> [WHAT THE TASK REQUIRES]: Every line from the one with "ring dip: (425, 236)" to the final line of the listing below should be repeated exactly, and only those.

___ WORKING DATA ___

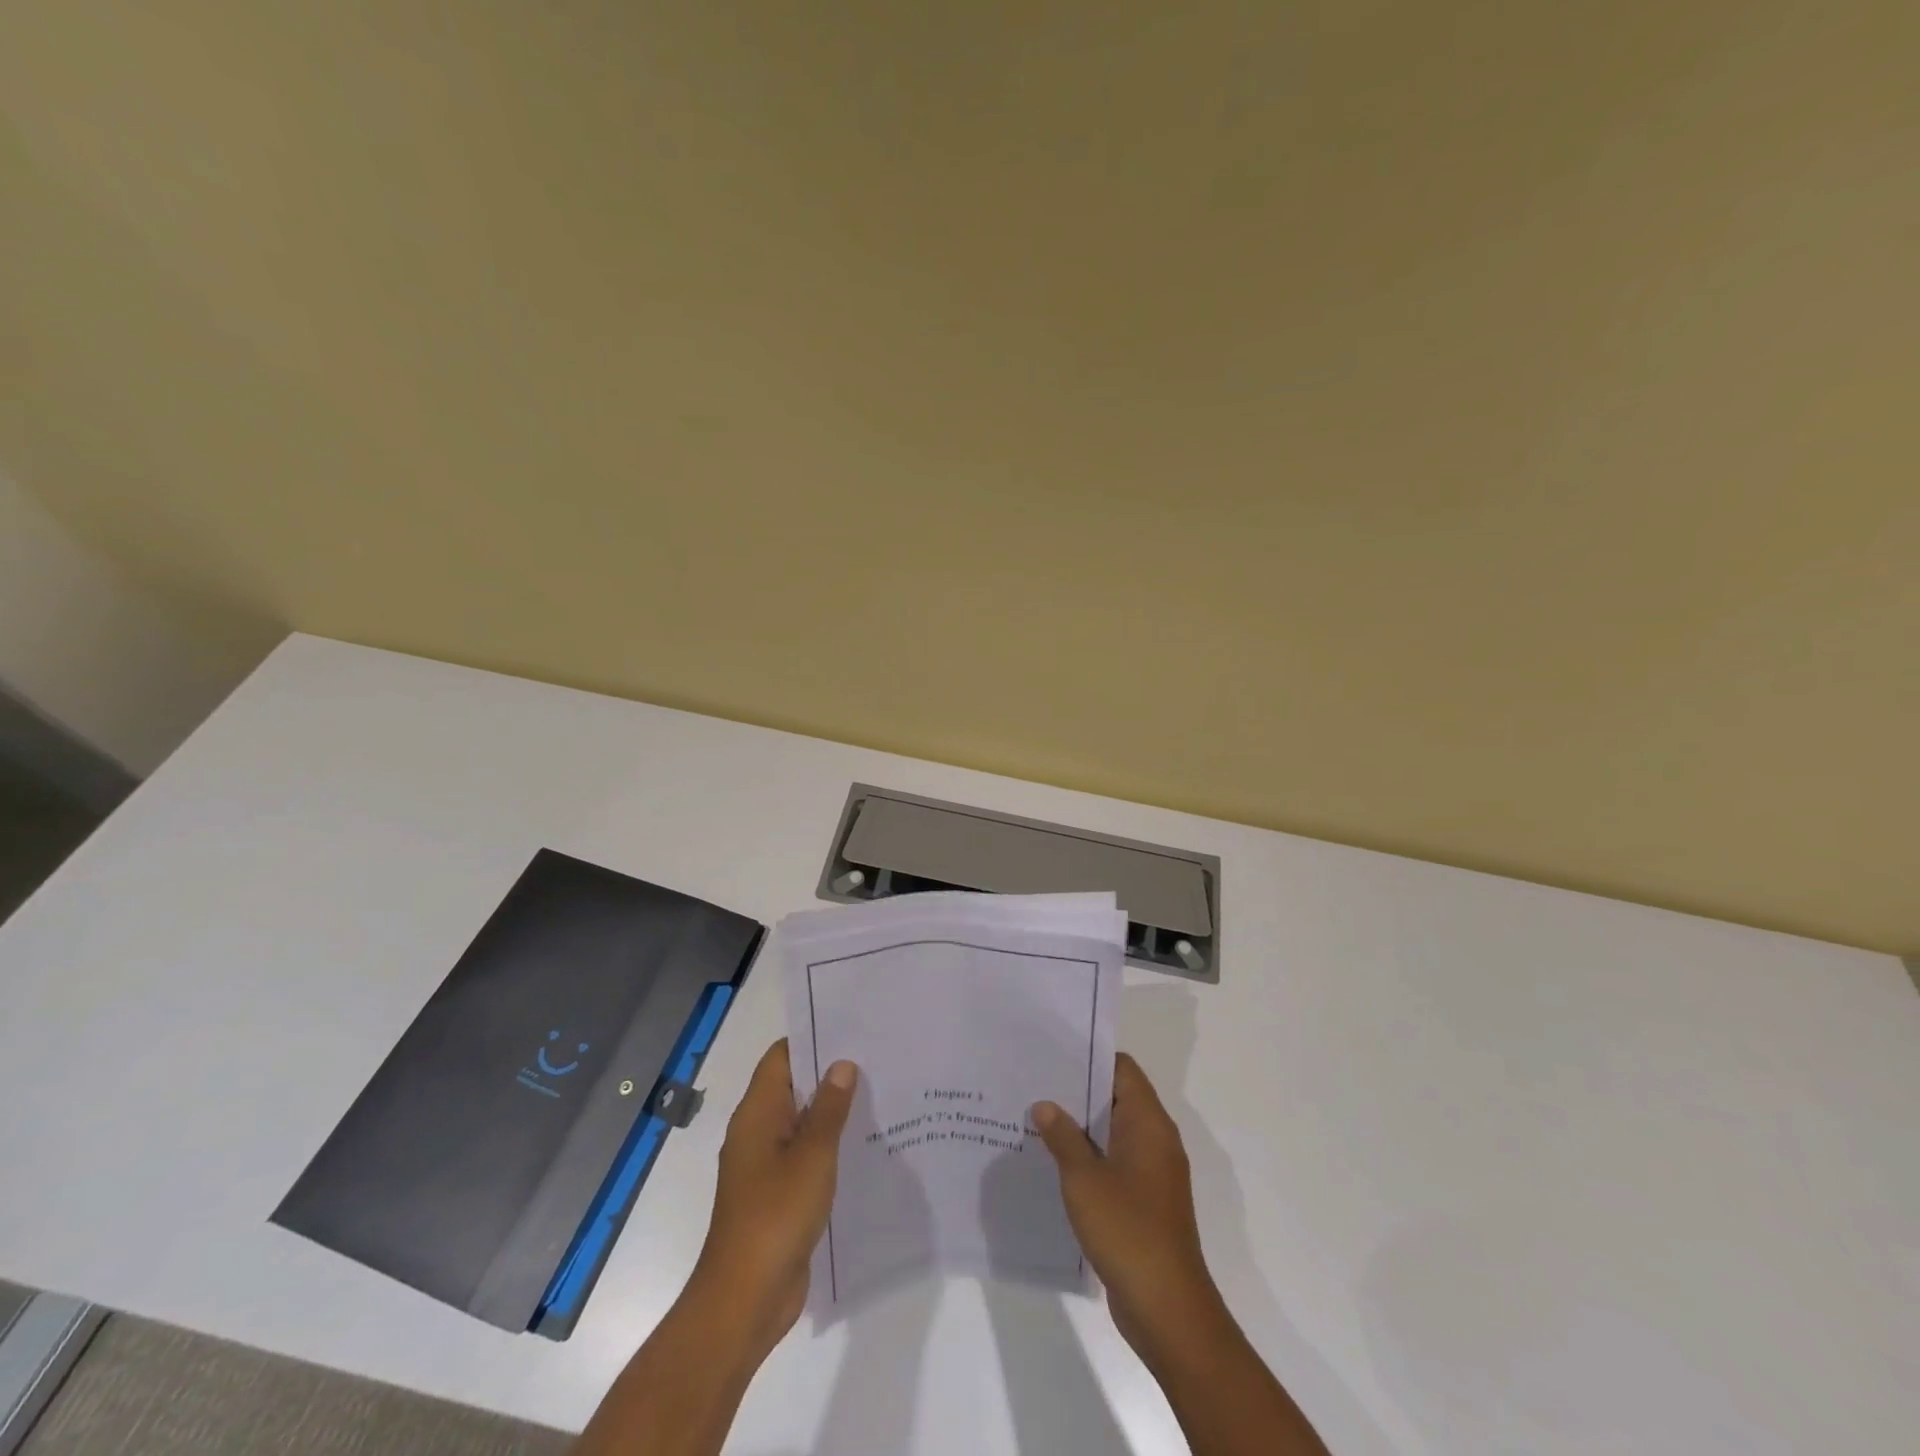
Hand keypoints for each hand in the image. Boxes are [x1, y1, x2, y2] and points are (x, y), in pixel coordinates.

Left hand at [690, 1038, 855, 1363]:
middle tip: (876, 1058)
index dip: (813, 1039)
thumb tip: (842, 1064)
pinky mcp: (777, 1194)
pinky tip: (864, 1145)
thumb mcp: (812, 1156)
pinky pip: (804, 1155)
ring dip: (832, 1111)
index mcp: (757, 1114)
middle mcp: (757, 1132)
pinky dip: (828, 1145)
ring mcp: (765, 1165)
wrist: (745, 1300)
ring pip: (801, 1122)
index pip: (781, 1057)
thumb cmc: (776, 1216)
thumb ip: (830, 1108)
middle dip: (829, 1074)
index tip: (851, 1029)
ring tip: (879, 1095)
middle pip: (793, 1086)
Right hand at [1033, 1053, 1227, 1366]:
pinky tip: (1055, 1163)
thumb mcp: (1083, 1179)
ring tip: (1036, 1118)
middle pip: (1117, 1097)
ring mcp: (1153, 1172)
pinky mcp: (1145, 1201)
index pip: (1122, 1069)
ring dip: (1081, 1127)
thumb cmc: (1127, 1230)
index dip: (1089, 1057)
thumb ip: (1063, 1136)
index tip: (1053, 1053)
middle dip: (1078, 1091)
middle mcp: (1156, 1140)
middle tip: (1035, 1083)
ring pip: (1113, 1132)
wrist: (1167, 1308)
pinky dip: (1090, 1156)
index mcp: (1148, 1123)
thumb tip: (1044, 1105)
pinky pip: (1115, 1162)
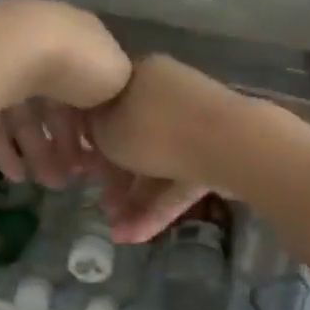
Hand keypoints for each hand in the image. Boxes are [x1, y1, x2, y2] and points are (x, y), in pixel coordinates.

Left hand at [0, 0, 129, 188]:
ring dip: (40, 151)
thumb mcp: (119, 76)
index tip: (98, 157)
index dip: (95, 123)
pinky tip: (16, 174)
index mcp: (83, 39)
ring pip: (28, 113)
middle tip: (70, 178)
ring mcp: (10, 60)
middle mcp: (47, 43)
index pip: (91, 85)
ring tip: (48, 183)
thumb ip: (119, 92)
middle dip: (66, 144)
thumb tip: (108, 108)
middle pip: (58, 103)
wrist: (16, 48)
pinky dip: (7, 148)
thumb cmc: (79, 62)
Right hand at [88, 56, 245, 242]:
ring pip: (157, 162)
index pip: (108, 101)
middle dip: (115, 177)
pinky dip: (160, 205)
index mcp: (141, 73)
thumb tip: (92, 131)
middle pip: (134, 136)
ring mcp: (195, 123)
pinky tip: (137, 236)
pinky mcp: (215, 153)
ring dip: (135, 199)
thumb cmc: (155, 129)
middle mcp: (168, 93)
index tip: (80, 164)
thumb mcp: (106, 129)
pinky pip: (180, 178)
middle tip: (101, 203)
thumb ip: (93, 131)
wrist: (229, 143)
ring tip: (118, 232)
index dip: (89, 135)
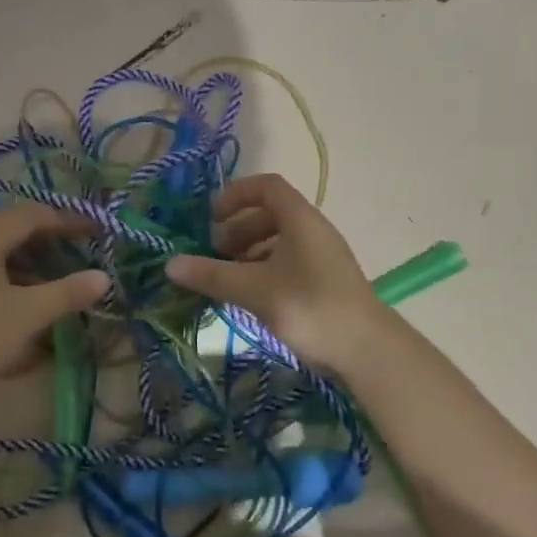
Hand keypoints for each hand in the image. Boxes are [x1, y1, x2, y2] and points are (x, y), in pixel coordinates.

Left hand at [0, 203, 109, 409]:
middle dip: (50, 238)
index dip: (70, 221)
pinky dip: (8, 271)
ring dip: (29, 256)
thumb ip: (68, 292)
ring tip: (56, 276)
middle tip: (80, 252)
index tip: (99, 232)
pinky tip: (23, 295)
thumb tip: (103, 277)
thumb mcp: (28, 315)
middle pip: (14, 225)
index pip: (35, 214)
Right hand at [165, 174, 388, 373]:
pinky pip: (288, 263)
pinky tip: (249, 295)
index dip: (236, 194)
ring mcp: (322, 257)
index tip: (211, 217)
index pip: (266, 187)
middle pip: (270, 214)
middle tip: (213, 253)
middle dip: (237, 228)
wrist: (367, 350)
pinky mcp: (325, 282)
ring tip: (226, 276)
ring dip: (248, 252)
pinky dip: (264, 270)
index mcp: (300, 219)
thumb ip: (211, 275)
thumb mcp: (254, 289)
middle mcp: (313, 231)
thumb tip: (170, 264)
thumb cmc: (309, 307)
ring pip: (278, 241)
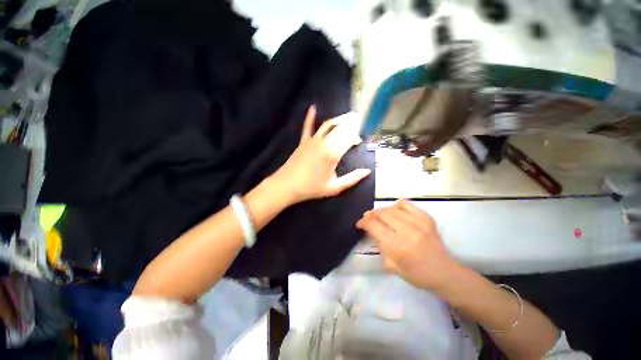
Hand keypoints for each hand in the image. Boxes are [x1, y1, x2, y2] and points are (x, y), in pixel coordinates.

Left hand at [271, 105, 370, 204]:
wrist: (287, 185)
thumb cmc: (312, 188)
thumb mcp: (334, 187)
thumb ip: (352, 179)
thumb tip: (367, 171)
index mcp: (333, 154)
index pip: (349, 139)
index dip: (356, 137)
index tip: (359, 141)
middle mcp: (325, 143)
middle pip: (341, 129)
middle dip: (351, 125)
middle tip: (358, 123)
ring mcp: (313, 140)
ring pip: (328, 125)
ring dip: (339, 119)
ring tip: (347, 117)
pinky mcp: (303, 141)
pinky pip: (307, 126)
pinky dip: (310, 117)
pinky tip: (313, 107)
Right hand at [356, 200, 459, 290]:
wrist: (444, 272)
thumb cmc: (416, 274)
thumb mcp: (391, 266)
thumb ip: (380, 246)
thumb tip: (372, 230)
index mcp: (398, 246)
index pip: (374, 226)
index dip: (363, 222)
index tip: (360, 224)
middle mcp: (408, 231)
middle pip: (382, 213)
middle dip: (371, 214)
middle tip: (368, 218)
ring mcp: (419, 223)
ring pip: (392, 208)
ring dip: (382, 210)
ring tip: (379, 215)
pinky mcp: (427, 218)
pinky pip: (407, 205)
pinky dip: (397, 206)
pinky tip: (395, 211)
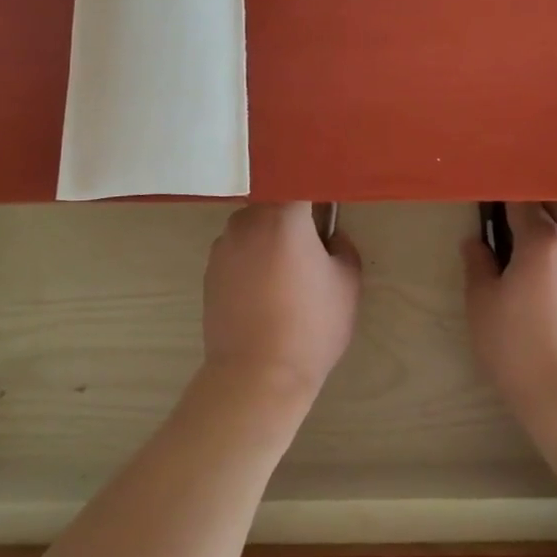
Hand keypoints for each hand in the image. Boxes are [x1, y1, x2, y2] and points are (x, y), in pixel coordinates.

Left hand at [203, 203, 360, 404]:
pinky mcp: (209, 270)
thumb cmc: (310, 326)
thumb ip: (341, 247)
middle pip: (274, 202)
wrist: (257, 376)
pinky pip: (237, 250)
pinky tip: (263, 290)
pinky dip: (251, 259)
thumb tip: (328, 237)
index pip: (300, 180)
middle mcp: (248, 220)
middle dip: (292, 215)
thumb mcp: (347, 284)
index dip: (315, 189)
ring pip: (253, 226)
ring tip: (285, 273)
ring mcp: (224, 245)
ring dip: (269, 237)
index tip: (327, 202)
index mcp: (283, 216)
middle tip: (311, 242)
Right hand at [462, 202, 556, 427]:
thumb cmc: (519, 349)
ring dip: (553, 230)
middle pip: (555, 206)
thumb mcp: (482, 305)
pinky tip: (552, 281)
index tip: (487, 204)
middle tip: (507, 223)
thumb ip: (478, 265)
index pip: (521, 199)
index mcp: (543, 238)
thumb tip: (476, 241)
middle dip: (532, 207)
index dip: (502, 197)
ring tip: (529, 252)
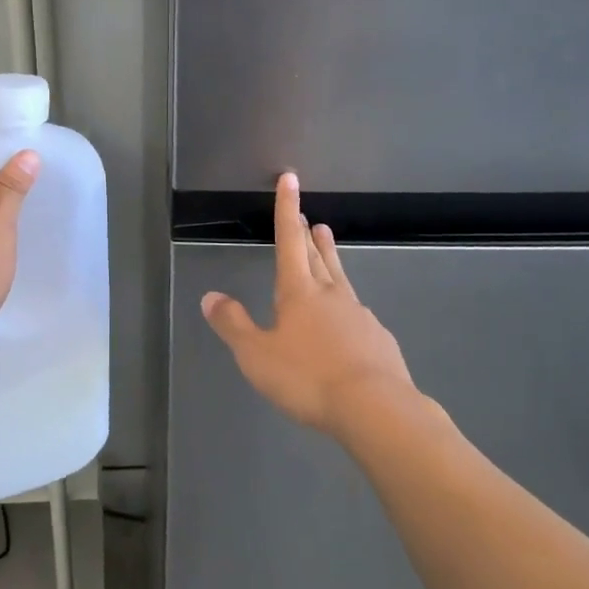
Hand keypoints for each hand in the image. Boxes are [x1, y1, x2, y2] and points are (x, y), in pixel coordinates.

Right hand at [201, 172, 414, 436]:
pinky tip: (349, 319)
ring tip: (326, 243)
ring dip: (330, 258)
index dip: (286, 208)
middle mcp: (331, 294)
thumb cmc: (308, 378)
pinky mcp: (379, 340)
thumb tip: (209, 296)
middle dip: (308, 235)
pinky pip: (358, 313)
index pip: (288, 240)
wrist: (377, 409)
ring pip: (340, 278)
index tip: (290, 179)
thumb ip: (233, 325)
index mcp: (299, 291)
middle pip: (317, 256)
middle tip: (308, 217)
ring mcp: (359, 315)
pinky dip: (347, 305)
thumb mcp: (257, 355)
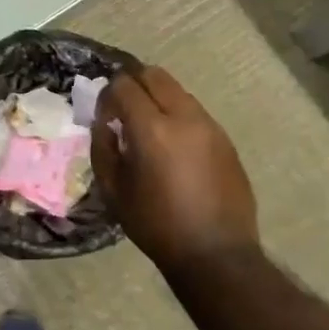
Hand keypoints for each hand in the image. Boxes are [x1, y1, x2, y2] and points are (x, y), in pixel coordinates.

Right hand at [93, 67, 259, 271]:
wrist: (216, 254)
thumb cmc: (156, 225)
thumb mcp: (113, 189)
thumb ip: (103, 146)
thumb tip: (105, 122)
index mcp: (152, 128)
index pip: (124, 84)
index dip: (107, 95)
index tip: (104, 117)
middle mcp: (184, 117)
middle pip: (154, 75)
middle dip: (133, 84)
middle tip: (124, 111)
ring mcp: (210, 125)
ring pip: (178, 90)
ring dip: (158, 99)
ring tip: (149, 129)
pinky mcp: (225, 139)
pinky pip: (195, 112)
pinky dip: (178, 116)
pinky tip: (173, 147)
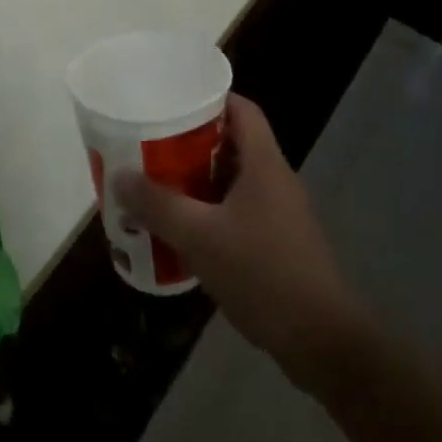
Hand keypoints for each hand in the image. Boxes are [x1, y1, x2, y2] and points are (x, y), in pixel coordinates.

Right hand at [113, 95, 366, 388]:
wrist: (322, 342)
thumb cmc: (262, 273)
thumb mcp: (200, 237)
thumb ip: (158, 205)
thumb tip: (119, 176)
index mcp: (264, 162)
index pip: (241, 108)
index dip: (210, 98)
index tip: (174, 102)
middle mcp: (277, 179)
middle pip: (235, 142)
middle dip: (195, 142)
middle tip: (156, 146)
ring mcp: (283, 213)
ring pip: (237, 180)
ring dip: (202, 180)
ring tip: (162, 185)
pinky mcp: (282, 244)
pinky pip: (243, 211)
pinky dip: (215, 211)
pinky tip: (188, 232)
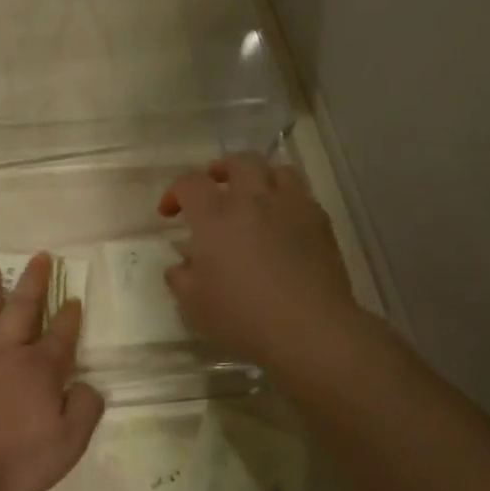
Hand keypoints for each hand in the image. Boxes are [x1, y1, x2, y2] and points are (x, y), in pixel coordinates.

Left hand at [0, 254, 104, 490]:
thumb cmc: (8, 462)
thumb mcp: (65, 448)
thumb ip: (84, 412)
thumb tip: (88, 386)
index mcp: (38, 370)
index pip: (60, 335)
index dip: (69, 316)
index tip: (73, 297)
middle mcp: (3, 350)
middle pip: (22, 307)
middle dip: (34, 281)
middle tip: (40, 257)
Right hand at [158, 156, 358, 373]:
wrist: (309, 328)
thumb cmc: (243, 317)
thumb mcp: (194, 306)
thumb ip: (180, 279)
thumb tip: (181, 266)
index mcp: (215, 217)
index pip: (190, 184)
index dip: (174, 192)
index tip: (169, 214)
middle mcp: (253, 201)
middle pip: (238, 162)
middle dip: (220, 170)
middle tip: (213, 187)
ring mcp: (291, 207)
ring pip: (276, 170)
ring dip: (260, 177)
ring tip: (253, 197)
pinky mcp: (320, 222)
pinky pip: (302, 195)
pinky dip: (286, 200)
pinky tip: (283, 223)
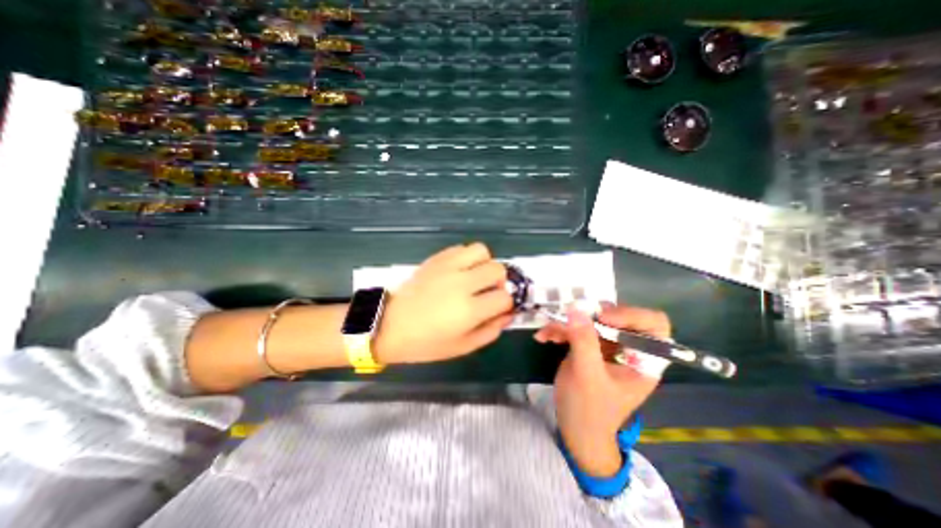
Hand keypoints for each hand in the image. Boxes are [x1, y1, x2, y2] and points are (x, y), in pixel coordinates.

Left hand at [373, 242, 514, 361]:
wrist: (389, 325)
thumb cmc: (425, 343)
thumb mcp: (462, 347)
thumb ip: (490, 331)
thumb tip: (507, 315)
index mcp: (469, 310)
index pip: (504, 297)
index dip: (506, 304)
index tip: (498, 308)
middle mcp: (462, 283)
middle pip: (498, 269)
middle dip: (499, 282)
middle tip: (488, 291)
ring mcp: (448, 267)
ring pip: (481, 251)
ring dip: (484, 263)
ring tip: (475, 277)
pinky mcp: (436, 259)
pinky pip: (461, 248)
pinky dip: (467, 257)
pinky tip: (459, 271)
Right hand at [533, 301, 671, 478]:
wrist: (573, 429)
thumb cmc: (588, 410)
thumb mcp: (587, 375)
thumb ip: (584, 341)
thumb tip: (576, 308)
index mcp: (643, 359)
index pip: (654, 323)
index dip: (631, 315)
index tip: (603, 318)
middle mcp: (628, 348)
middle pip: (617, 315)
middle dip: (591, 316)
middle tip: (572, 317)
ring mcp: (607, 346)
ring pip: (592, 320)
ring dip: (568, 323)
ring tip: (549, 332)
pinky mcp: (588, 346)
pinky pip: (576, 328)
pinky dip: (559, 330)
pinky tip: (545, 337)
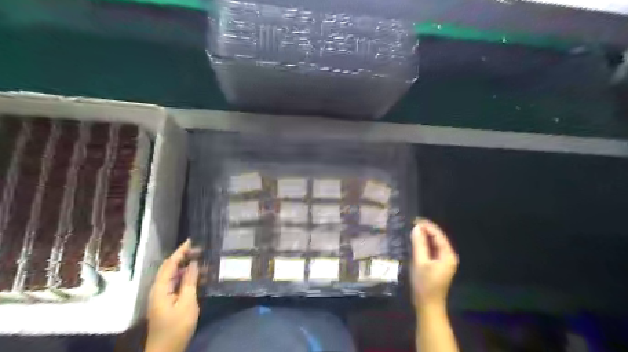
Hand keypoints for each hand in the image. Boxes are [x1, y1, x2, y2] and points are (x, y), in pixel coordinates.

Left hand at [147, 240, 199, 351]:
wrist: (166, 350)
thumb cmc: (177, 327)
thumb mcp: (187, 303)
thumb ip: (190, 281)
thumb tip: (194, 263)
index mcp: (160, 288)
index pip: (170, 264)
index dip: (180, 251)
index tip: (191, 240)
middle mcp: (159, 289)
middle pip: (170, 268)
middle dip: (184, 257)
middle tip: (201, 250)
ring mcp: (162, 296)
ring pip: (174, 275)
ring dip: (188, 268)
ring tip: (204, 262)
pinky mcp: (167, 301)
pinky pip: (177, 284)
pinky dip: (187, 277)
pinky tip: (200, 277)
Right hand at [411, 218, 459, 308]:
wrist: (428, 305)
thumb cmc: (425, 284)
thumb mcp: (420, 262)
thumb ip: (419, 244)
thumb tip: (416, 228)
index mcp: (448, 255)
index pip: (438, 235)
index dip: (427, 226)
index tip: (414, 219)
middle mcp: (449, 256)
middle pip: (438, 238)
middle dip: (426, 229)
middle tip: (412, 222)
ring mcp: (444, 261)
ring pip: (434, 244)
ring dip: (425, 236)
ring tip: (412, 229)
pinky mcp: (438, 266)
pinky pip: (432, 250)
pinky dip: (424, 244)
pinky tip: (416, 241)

___

> [REPLY]:
ring dip: (425, 236)
ring tip: (412, 229)
pinky mcp: (438, 266)
pinky pip: (432, 250)
pinky dip: (424, 244)
pinky tip: (416, 241)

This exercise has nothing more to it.